*DATASET SECTION*
━━━━━━━━
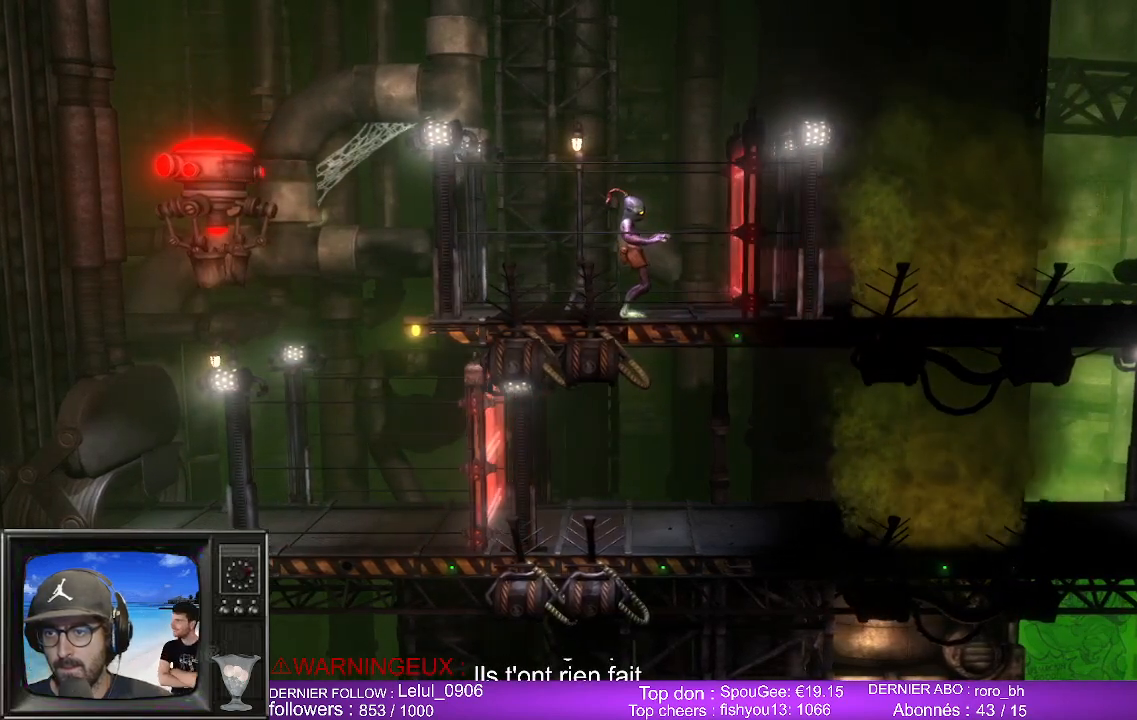
{"buttons": ["L1"], "left_stick": "center", "right_stick": "center", "events": []}
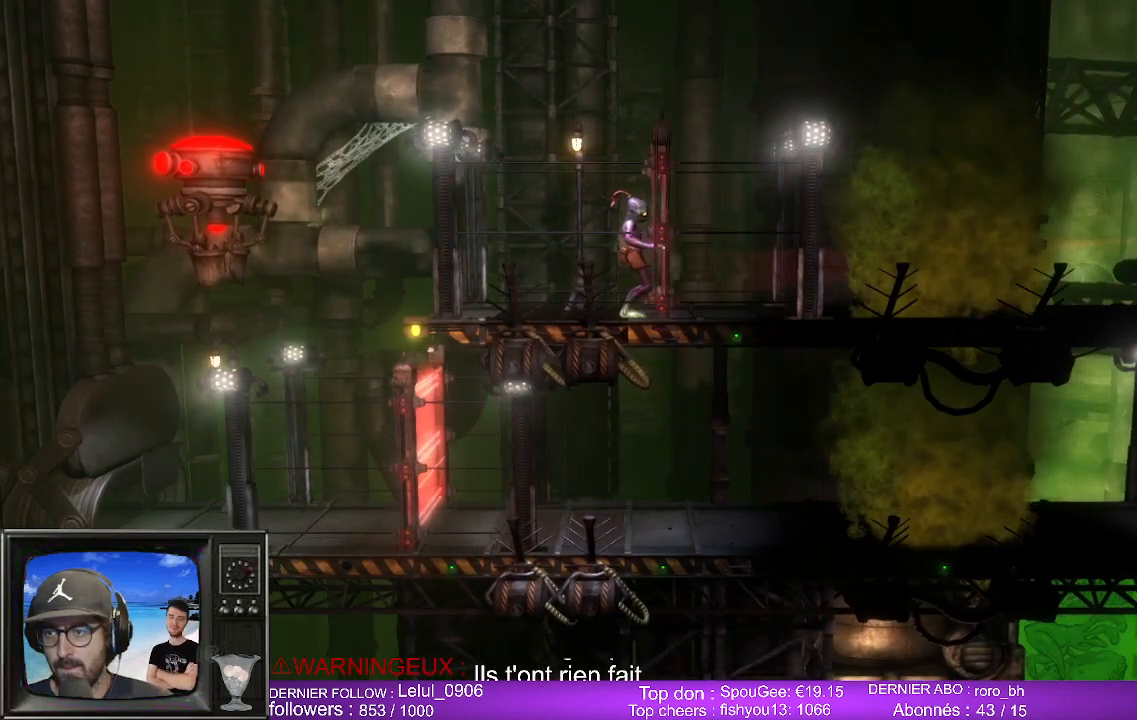
{"buttons": ["L1"], "left_stick": "center", "right_stick": "center", "events": []}
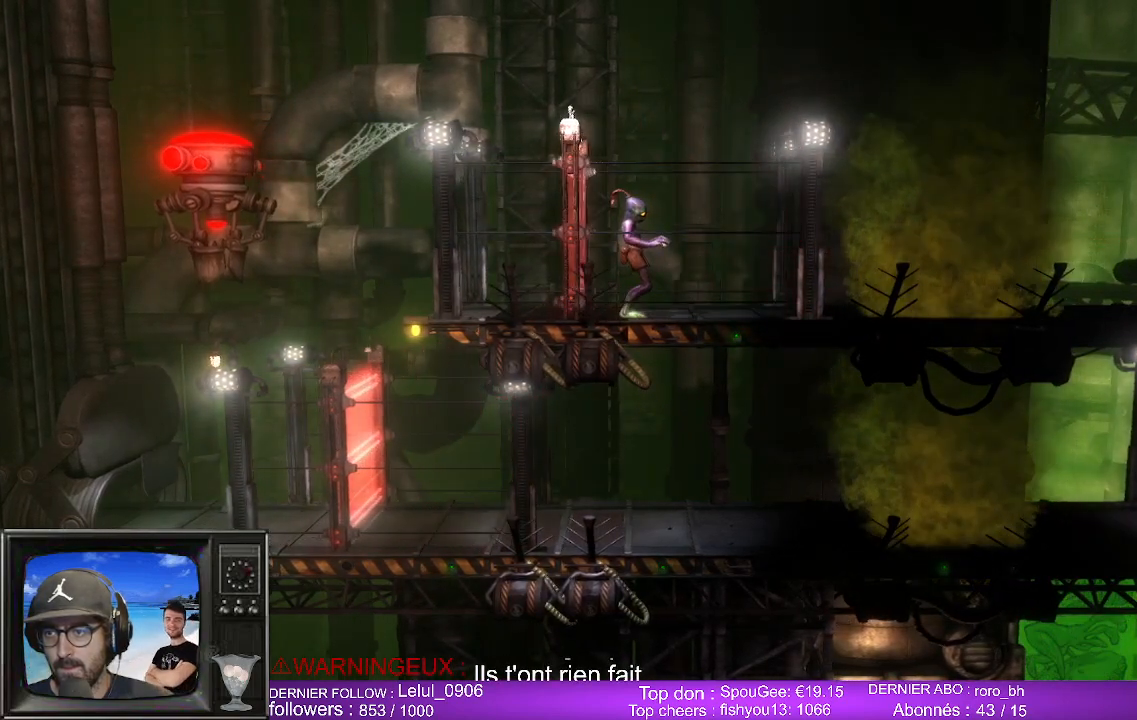
{"buttons": ["L1"], "left_stick": "right", "right_stick": "center", "events": [[200, "left_stick", "right"]]}
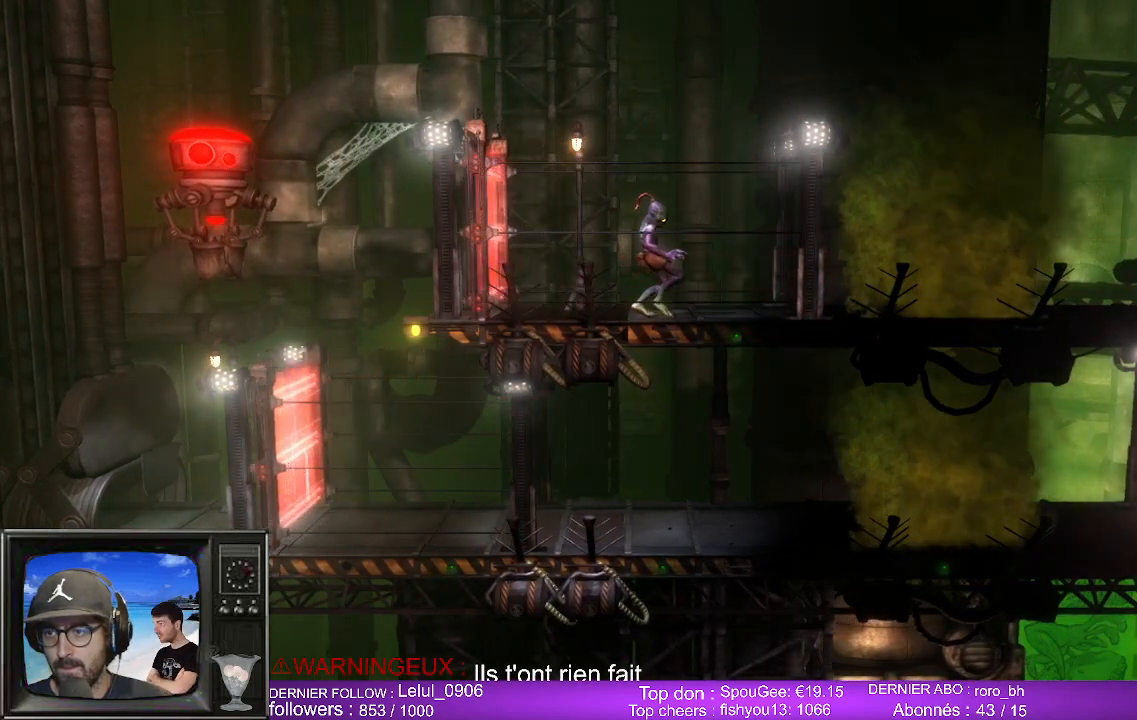
{"buttons": ["L1"], "left_stick": "right", "right_stick": "center", "events": []}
━━━━━━━━
*WHAT IS BEING ASKED*
None of the pictures should appear, though every line of the data above must be reproduced exactly.

*YOUR SOLUTION*
{"buttons": ["L1"], "left_stick": "center", "right_stick": "center", "events": []}
{"buttons": ["L1"], "left_stick": "center", "right_stick": "center", "events": []}
{"buttons": ["L1"], "left_stick": "right", "right_stick": "center", "events": [[200, "left_stick", "right"]]}
{"buttons": ["L1"], "left_stick": "right", "right_stick": "center", "events": []}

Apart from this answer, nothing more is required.